Of course, there are many other writers who have used the essay as an artistic expression, Augusten Burroughs, Ruth Reichl, and of course, Henry David Thoreau.

I’ve workshopped them a couple of times. The one thing that always comes out is why don’t I talk about myself more in the stories and about my feelings towards them. I’m still working at that. It’s very difficult to bring some of the memories back. I talk to Julie and Rita whom I’ve known since the 7th grade about how we made it out alive. And, we shake our heads together and marvel.

Also, I’m starting school, planning for a masters degree.
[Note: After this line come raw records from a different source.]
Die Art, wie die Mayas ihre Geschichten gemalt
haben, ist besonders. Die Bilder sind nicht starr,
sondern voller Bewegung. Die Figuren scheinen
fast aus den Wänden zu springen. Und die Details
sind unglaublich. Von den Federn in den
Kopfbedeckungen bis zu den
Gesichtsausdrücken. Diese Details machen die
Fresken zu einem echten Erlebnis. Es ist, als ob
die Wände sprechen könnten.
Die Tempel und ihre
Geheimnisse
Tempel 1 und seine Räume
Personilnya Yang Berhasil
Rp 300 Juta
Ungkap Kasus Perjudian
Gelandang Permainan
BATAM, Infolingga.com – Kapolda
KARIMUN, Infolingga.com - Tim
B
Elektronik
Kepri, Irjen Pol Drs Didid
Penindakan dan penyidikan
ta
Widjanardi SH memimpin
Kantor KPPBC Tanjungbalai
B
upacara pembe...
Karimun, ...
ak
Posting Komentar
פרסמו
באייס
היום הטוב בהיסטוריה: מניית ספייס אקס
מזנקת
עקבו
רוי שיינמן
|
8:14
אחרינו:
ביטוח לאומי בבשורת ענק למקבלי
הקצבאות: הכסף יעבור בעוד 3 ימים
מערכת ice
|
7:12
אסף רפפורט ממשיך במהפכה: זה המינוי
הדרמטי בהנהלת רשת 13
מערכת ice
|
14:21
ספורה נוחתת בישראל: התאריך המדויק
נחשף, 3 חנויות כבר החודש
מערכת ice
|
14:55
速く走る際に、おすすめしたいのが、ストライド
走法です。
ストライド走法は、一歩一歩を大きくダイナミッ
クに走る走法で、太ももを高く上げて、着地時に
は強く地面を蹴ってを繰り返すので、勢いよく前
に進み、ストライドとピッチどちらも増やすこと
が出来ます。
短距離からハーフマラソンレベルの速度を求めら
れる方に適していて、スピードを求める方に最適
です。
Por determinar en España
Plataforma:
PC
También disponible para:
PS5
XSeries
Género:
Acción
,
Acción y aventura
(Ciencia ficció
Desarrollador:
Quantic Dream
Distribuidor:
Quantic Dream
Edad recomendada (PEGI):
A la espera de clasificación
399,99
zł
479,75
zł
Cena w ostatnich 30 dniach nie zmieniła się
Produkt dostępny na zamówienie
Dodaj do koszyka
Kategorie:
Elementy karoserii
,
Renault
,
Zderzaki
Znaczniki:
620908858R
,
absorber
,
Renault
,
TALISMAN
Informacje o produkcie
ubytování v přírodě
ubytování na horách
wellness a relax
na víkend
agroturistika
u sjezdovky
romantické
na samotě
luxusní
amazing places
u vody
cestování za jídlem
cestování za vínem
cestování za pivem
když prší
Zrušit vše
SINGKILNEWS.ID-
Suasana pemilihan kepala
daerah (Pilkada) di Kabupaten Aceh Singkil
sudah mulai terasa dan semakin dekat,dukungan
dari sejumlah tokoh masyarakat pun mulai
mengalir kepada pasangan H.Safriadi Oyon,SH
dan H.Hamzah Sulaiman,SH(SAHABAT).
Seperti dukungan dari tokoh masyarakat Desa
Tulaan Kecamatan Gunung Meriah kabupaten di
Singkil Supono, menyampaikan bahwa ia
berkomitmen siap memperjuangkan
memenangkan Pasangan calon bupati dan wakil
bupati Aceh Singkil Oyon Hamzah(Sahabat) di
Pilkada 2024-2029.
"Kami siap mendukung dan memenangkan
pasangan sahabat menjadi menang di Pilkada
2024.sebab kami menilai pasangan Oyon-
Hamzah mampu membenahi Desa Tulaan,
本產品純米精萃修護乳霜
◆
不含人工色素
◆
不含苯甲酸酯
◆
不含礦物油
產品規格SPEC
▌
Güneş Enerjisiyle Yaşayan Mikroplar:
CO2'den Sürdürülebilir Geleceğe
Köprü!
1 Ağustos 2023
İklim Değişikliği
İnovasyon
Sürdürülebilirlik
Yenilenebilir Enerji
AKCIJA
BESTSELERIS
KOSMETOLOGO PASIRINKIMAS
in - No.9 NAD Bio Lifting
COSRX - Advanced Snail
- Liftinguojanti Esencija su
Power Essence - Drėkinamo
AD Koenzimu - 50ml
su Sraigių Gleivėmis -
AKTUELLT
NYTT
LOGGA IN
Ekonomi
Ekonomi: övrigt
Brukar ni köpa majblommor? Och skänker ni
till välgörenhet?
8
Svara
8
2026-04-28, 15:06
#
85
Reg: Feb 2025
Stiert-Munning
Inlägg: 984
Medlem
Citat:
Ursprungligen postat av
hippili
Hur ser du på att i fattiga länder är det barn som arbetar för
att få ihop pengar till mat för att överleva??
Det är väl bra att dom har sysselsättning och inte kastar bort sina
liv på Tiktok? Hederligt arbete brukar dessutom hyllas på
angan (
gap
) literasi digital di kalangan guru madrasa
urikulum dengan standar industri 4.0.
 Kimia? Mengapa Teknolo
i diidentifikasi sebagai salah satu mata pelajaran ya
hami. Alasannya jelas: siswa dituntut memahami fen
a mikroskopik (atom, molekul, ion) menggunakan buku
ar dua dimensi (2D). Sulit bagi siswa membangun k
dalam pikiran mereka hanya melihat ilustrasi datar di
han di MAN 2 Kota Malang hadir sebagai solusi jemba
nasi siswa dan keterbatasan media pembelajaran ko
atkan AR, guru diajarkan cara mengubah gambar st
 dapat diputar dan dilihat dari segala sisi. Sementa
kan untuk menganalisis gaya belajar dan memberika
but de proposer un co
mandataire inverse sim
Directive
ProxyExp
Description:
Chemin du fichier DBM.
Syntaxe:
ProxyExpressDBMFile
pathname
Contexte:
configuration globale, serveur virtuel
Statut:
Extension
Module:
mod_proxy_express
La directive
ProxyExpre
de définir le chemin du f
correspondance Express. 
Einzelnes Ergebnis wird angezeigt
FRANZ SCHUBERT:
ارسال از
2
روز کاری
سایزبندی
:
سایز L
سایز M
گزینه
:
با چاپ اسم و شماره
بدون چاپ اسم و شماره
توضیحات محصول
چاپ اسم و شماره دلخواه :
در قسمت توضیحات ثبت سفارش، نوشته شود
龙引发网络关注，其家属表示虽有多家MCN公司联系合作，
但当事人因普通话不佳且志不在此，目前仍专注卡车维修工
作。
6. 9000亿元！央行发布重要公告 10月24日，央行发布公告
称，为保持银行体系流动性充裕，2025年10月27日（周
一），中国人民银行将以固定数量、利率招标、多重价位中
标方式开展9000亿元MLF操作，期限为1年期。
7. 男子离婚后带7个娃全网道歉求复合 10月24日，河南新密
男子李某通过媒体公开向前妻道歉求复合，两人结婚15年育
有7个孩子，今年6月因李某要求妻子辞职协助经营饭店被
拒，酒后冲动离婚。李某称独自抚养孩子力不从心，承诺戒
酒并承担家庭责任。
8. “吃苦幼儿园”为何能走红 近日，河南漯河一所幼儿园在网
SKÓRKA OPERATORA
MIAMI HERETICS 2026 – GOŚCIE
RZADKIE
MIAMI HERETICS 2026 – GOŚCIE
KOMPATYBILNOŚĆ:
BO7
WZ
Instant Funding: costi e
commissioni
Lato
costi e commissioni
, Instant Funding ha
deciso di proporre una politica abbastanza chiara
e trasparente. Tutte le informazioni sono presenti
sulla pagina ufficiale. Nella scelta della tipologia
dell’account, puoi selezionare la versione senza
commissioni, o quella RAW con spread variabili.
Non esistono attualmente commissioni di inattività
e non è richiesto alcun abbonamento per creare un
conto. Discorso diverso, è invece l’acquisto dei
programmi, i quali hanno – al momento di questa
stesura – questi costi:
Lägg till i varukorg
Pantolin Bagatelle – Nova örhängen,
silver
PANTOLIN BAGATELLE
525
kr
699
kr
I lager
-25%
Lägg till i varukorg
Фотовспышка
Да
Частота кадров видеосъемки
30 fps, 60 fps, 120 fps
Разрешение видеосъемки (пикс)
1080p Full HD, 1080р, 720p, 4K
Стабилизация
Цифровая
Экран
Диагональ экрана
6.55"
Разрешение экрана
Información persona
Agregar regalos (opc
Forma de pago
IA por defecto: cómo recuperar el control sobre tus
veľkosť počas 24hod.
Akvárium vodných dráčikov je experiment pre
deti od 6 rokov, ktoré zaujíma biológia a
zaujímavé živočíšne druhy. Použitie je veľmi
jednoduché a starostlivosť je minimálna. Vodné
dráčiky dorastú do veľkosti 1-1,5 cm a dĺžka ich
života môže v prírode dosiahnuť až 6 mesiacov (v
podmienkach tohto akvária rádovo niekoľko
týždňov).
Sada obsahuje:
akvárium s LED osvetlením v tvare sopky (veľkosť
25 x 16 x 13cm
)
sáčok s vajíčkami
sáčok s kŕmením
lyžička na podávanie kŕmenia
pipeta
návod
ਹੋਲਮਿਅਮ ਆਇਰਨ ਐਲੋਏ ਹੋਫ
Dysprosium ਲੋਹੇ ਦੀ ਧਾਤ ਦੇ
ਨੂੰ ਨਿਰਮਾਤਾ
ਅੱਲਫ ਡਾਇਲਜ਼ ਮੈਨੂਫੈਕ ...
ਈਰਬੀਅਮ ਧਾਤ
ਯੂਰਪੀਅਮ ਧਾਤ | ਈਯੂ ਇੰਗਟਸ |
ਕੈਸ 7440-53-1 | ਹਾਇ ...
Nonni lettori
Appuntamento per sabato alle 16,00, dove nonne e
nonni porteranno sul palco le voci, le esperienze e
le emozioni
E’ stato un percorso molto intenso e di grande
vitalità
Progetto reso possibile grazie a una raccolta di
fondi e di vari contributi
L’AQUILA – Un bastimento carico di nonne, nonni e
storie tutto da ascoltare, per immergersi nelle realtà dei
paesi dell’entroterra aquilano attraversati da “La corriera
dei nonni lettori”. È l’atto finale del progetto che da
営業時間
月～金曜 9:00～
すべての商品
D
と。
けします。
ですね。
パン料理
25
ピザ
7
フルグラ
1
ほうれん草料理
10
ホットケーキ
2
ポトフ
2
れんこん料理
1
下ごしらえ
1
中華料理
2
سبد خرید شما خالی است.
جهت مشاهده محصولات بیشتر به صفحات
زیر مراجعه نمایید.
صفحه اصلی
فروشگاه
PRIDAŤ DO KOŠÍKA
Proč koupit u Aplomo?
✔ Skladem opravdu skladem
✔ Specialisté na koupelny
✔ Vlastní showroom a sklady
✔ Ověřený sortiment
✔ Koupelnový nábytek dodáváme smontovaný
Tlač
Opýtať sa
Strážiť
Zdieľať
As much as I would like it to be in creative writing, I need to be practical and help pay for the house in the desert that my man in life, Nick, wanted us to have. As I sally forth with my multitude of second chances, I’m going to be one busy bee.

When Enough is Enough

As I started down the road of my recovery seven years ago, I realized I had more than enough. Enough sex with strangers, wine in the cabinet,  things lining the walls, clothes on hangers and enough of enough. Ultimately, the one thing I had never had was enough of me. I had looked outside of myself for the things that everyone wanted to have up until that point. As Donna Summer and Barbra Streisand sang, “Enough is enough is enough is enough.”

I decided to embark on an adventure. Journeys into the self are not easy roads. They are painful and bumpy. But I wanted to understand the point where my life became so painful that I desperately needed to alter who I was?  I lost a lot when lusting after the newest restaurant, the hotel that opened in a far-flung place or the eco-friendly winery up in American wine country. Fun, yes. Useful, not really.

Like everyone, I get caught up in things. I broke down and decided I needed a smartphone, not a flip. I needed another sports jacket as if one for each day of the month wasn’t adequate. Once, in a movie line on a date, a very well-dressed man over the age of 70 was wearing a turtleneck, fedora and a trench, looking a little out of place in 65 degrees Los Angeles winter weather. He looked more Quentin Crisp than Robert Mitchum. My companion turned to me and said, “That’s you in 30 years.” Ouch. He judged by what I owned. I had become the myriad of sports coats I wore. That hurt. I wanted to be more than that — to him at the time —  and to myself.

Viktor Frankl, the author of “Man’s Search for Meaning” which detailed his WW2 imprisonment in three Nazi concentration camps and lived to tell about it, said, “When we are no longer able to change a situation, we are challenged to change ourselves.”

That’s what I’ve done. I had to change because the life I was in wasn’t moving. I can’t continue to blame the situation.

Once I entered the 12-step rooms, I realized that the best thing to find is a devotion in allowing yourself to change. It’s okay when it stops working. Sometimes that’s better than if it continued.

I’m at the beginning of my second half of a century; I want to give away that which I have had the opportunity of achieving. It’s no small feat to have seven years of anything notched into your belt. It’s commitment to myself to admit when enough is enough.